Summary of the talk with Professor Newton

simulation algorithm

1. analog (time driven)

spice

basically just construct a sparce matrix and solve ODE at transistor level

variable are voltage and current

remark: calculation could be huge and the time can exhausting

2. event driven

verilog, vhdl , RSIM

construct a event list using data structure and put all the event into the list and process the event.

gate level, rtl level or behavoir level, gate level.

logic state as variable 0,1 and propagation delay time also considered to find glitch.

remark: statistically shown that for big digital circuit, only 14 percent of the gate will have event very often. so event driven could be efficient.

3. compiled mode

some other software

compile all the circuit description into a piece of executable code and define initial state and final state. run the code during the cycle and swap pointers pointing to initial state and final state so next simulation could be run using the previous final state.

only state variable is concerned and the intermediate value is not of the interest. (Well, could be!)

cycle based

remark: could be very efficient using native c code

the simulation model now

the vhdl compiler read in vhdl code or description of the gate, mapping into some kind of data structure then run the simulation. assume the simulation is event driven, the global scheduler will need to exchange information with every single gate (some information is missing here). So every time we make the change we have to read in the new vhdl code and create a new global schedular. Not a flexible archtecture.

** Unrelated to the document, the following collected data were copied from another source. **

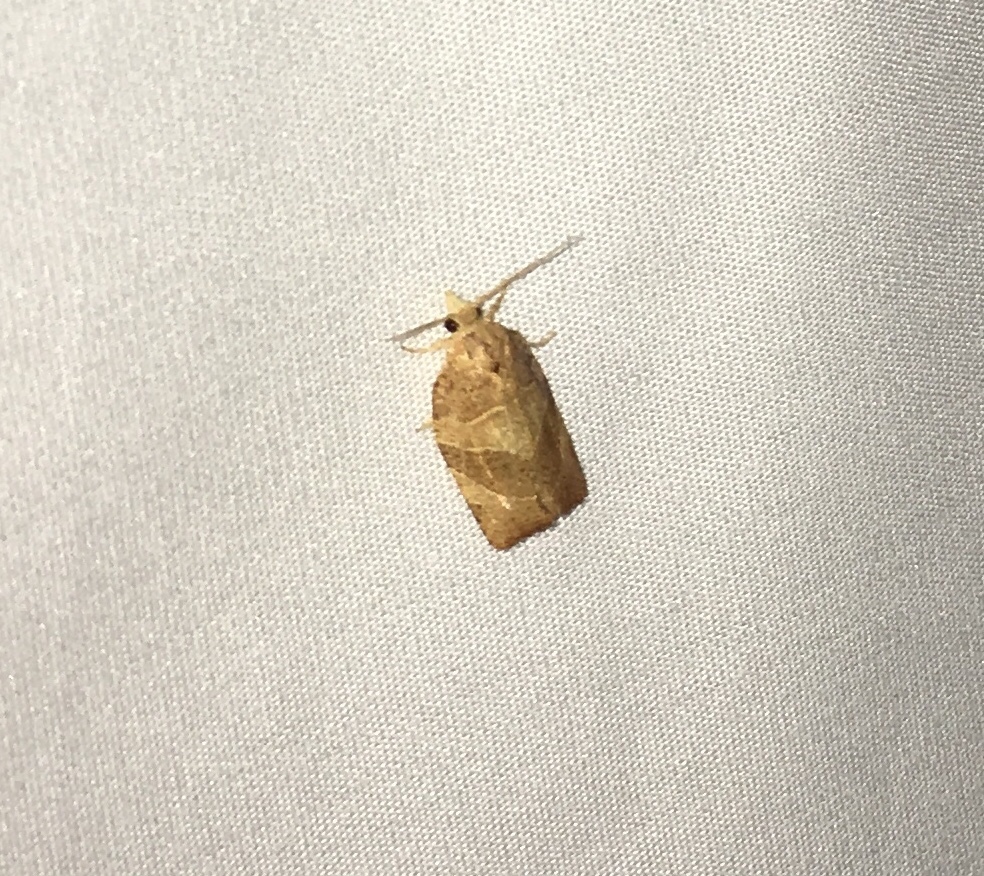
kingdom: Animalia
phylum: Arthropoda
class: Insecta
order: Lepidoptera
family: Tortricidae
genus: Pandemis
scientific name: Pandemis limitata
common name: Three-lined leafroller moth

the proposed simulation model

under the new model, the component is self-contained which means that all the components runs itself. All they care is what input they need and what output they need to deliver. Regardless which internal simulation is used, as long as all the components generated a common input or output, we could have a global schedular to administrate the global behavior and cascade all the components to simulate the global behavior. Imagine toshiba's memory could work with intel's cpu and lsi's mem controller, as long as each of the suppliers delivers a component properly. For running larger task, we could even distribute the component thruout the whole internet for utillize much larger resource available. If the suppliers delivers new model, they simply put it on the server and whole environment still works WITHOUT recompiling. Another point is that we can wrap the collection of the components into a higher level component with its own input and output.

the possible bottle neck or some other problem

the network could slow down the simulation. but we can always download the components and simulate locally.

language of the choice JAVA!!

time table and some term deliverables

start now, I will do literature survey. by the end of the semester, I will have some module written and make the whole enviroment up and running. 1. the main feature of the idea is that the model is selfcontained. so I might start by implement all the module using cycle based simulation. 2. how does the whole thing work? what type of assumption has to be made? what does the ui look like? where to start?